Juan Carlos Suárez Revollar
Nacido un 17 de enero, Antón Chéjov (Rusia, 1860-1905) estableció una forma de narrar que iba a marcar al cuento del siglo XX.
Aunque ya se le conocía tímidamente en Europa occidental, fue a partir de la publicación de una selección y traducción de su obra al inglés —por Constance Garnett, entre 1916 y 1922— que Antón Chéjov cobró notoriedad y, más tarde, su prestigio creció hasta el del cuentista clásico de la actualidad.
Para Rubén Salazar Mallén no fue su narrativa breve la que dio «renombre y éxito a Chéjov en vida, sino las obras de teatro. Tanto es así que el Teatro del Arte de Moscú fue construido especialmente para que en él se le representara».
Igual que el francés Guy de Maupassant, Chéjov escribía relatos breves destinados a ser publicados en diarios. Lo hacía con una rapidez sorprendente, que podía superar los dos por semana. William Somerset Maugham relata que inicialmente —lidiando con sus estudios para obtener el diploma de Medicina— hacía relatos humorísticos para el diario Fragmentos, y poco después, otros más serios y extensos para la Gaceta de Petersburgo. Así, «entre 1880 y 1885, Chéjov escribió más de trescientos cuentos».
==================================================
- _EJERCICIOS PROPUESTOS_:
1) Sustituye "Rusia" por "Imperio ruso" y copia del texto sobre Chéjov todo lo que va desde "Juan Carlos Suárez" hasta "del siglo XX.".
2) Indica si cada afirmación concuerda con el texto sobre Chéjov y cita las palabras que lo deciden:
(a) Constance Garnett tradujo al inglés una selección de la obra de Chéjov entre 1916 y 1922.
(b) Según Rubén Salazar Mallén, Chéjov consiguió renombre y éxito en vida gracias a sus cuentos.
(c) Entre 1880 y 1885, Chéjov escribió más de trescientos cuentos.
3) Prolonga, por favor, el texto sobre Chéjov a partir de su última oración.
==================================================
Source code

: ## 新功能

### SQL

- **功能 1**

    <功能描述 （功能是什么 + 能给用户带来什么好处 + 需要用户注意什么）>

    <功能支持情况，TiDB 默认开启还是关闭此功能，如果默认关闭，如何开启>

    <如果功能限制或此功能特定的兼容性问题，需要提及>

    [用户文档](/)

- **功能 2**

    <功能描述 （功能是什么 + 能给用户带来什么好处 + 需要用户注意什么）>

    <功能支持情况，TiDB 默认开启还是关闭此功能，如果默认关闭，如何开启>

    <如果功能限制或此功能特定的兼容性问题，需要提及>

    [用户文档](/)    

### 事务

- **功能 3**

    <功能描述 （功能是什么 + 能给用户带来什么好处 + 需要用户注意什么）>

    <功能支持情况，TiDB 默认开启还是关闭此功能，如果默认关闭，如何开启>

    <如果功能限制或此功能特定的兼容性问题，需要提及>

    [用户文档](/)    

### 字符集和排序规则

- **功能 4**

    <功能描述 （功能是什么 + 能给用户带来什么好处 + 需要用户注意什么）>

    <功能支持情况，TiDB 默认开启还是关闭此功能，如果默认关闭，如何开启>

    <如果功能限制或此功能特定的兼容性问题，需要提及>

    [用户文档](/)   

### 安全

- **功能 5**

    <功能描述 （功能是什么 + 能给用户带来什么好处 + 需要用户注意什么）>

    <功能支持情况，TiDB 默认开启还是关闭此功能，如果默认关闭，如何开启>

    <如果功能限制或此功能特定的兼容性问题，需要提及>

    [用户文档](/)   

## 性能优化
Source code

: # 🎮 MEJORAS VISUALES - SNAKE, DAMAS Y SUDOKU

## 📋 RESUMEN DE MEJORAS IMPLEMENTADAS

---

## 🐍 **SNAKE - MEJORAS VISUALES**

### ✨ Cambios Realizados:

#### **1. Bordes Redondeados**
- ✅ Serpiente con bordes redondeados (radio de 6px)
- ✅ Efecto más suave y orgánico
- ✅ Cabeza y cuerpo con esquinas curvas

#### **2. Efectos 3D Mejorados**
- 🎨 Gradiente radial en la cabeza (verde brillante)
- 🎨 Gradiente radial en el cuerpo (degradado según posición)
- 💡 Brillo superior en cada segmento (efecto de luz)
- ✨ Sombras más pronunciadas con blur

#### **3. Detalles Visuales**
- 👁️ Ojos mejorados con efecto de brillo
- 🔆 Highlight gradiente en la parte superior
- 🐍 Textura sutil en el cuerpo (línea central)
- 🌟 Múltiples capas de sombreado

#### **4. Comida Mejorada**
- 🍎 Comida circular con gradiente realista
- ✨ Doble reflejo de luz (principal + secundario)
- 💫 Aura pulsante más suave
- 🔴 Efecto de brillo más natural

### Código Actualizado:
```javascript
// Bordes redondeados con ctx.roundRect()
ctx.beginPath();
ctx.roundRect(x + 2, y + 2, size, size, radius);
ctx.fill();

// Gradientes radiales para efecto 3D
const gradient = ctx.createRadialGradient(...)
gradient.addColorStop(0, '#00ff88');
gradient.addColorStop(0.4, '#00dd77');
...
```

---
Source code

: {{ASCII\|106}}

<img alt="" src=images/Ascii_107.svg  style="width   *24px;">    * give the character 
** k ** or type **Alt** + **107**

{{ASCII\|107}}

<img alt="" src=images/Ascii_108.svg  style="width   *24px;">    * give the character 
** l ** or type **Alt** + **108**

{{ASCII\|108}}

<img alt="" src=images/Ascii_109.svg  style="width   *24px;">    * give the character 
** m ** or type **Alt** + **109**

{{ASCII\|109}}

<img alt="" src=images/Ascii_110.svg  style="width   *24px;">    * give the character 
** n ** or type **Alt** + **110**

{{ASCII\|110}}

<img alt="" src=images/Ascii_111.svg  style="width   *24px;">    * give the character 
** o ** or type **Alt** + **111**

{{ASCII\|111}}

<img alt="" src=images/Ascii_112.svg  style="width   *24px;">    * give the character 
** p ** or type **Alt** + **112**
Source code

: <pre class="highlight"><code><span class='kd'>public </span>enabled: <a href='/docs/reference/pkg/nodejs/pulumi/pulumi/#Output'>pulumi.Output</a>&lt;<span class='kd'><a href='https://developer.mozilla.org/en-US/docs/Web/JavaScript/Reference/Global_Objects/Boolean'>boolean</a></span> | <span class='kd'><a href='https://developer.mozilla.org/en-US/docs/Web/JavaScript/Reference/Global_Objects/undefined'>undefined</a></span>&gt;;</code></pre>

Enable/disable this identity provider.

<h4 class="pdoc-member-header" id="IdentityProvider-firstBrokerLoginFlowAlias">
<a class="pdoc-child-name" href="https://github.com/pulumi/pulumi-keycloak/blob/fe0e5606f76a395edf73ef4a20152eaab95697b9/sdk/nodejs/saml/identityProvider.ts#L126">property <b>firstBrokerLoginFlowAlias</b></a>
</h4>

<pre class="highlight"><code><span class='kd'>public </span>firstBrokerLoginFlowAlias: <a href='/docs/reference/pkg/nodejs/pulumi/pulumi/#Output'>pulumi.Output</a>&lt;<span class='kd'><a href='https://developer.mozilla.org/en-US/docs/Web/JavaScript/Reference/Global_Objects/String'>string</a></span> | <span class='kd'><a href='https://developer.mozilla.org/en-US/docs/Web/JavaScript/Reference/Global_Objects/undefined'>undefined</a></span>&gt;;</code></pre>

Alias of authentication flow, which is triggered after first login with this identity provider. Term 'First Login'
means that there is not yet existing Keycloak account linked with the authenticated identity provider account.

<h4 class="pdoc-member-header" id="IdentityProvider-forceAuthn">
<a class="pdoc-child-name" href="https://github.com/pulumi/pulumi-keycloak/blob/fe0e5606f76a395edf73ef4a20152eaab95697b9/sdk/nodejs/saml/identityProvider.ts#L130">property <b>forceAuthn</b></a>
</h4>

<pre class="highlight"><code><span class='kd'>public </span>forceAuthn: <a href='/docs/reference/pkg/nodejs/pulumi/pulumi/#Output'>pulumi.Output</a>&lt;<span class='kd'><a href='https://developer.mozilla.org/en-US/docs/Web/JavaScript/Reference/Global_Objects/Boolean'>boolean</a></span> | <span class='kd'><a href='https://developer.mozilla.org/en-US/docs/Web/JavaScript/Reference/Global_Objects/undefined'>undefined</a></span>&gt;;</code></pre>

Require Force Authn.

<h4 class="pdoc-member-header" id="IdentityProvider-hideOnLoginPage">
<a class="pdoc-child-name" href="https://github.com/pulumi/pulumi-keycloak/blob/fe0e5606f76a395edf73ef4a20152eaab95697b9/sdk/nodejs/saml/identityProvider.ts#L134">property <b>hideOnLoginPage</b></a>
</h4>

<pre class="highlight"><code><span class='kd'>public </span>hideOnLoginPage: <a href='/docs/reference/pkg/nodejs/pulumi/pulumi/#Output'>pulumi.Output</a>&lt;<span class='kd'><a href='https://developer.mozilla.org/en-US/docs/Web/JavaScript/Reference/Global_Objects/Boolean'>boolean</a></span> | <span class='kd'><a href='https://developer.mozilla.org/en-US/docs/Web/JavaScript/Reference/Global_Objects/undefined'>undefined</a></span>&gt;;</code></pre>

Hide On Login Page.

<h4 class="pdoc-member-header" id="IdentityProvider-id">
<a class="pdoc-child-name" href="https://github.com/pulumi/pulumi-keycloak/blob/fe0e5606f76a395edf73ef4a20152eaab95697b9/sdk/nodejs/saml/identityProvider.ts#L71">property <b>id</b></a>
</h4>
==================================================
- _RESPUESTAS POR EJERCICIO_:
1)
Juan Carlos Suárez Revollar
Nacido un 17 de enero, Antón Chéjov (Imperio ruso, 1860-1905) estableció una forma de narrar que iba a marcar al cuento del siglo XX.

2)
(a) Sí: "una selección y traducción de su obra al inglés —por Constance Garnett, entre 1916 y 1922—".
(b) No: "no fue su narrativa breve la que dio «renombre y éxito a Chéjov en vida, sino las obras de teatro".
(c) Sí: "entre 1880 y 1885, Chéjov escribió más de trescientos cuentos".

3)
Autor de magníficos relatos como «La dama del perrito», «Vanka» o «La tristeza», y de piezas teatrales como La gaviota, El jardín de los cerezos o Las tres hermanas, la muerte y la desolación son una presencia constante en muchas de sus historias. La concisión era una de sus preocupaciones centrales, pues estaba convencido de que todos los elementos del cuento deben cumplir una función, y lo demás debía desecharse sin miramientos.
Salazar Mallén agrega que «en el proceso de la creación, Chéjov insertaba elementos en apariencia insignificantes, aunque en realidad henchidos de importancia, que dan su justa dimensión y profundidad al relato». Efectivamente, sus cuentos construyen una atmósfera que, al final del relato —y sin las trampas o trucos propios de los finales sorpresivos—, dejan patente un efecto muy sólido. Por eso, además de ser memorables, permiten múltiples lecturas. Pero hay algo más: no le interesaba abordar grandes aventuras como tema, sino más bien lo cotidiano, lo usual, lo ordinario. «La gente va a la oficina, se pelea con su esposa y come sopa de repollo», explicaba.
Su influencia en la nueva narrativa es mayor de lo que cabe pensar. Cuentistas de la talla de Katherine Mansfield o Eudora Welty lo tenían como modelo, y se halla a menudo en los cuentos de Ernest Hemingway o Raymond Carver una línea estilística —y aún temática— afín a la de Chéjov. Aunque en América Latina da la impresión de que predominan los cuentos de final sorpresivo a la usanza de O. Henry, muchos de los más bellos relatos de esta parte del mundo deben a Chéjov su forma simple y pulcra de retratar lo cotidiano.